Azerbaijan's policy of manipulating oil for the international isolation of Armenia did not succeed. Instead, it served as an important reason for new proposals by the OSCE Minsk Group cochairmen for a resolution of the Karabagh conflict in which the interests of both Yerevan and Stepanakert were taken into account. These proposals imply the settlement of the dispute by reference to a "common state." This concept was explicitly rejected by Azerbaijan. Hence, before the OSCE Istanbul summit, Azerbaijan was driven by the Minsk Group cochairmen to a non-constructive position.

After the OSCE Minsk Group cochairmen's new proposals were adopted in principle by Yerevan and Stepanakert, Armenia took an opportunity to move beyond the policy of diplomatic defense. Armenia not only agreed to participate in the implementation of the TRACECA program but also made concrete proposals for the operation of the transport lines blockaded by Azerbaijan and Turkey: Kars-Giumri-Tbilisi, Yerevan-Julfa-Tehran, and Yerevan-Nakhichevan-Baku. Armenia's suggestions were backed by many Western countries; they started gradually to move toward the position of official Yerevan and came out with a proposal to pursue economic cooperation with Turkey and Azerbaijan, primarily as an essential condition for the comprehensive settlement of the Mountainous Karabagh conflict.

Armenia's proposals to work out a regional security system in the South Caucasus and to harmonize the system of common European security bespeak official Yerevan's policy initiative, at least on the surface. It is impossible to develop regional stability and cooperation in the Caucasus without the transition of Armenian-Turkish relations to a new phase. These proposals were made in Robert Kocharian's speech at the OSCE Istanbul summit and were supported by the majority of its participants.

Heidar Aliyev's further obstinacy could result in the loss of his power, which he possesses due only to US support. Accordingly, he moved quickly to establish direct contacts with Kocharian as "imposed" by the OSCE Minsk Group. The European community would not allow the repetition of the Lisbon summit's scenario, where Azerbaijan and Armenia took turns vetoing the texts in the final document on the settlement of the Karabagh conflict.

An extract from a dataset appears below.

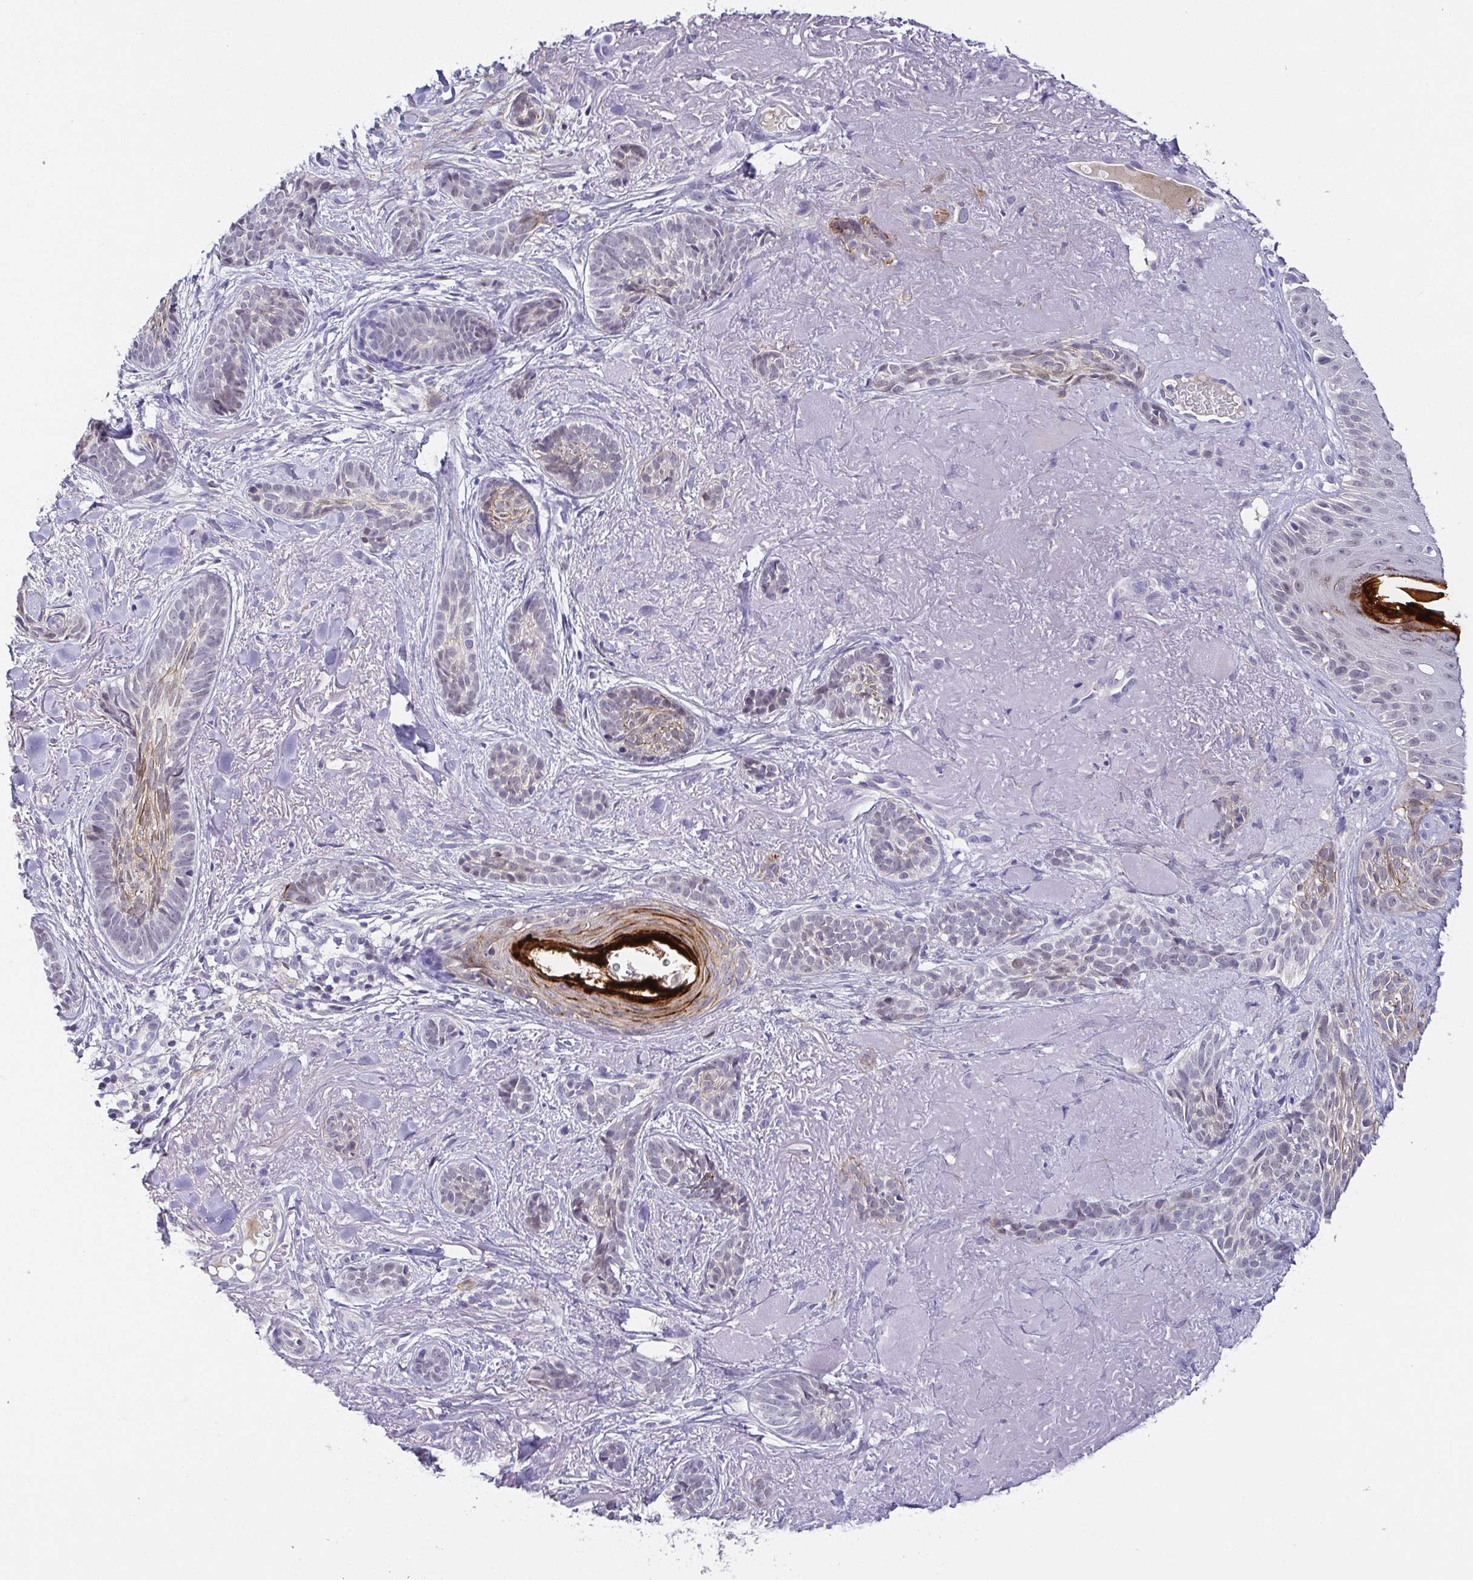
{"staining": {"intensity": "weak", "quantity": "<25%", "location": "cytoplasmic/membranous"}, "tissue": "skin cancer", "cell_type": "Tumor cells", "image_type": "cancer", "snomed": [{"axis": "morphology", "description": "Basal cell carcinoma"}, {"axis": "morphology", "description": "BCC, high aggressive"}, {"axis": "topography", "description": "Skin"}], "caption": "Tumor cells are negative for brown protein staining in skin bcc,  high aggressive. (Stains: DAB (3,3'-diaminobenzidine) IHC with hematoxylin counter stain, Microscopy: brightfield microscopy at high magnification).", "gene": "RNASE7", "patient": {"sex": "female", "age": 79}}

The OSCE Istanbul summit, though limited to approving of the Azerbaijani and Armenian presidents' bilateral meetings, still expressed hope that these contacts would hasten an enduring resolution of the conflict under the auspices of the OSCE Minsk Group. The form and substance of Karabagh's further inclusion in the negotiation process are the subject of critical public debate, and remain to be seen.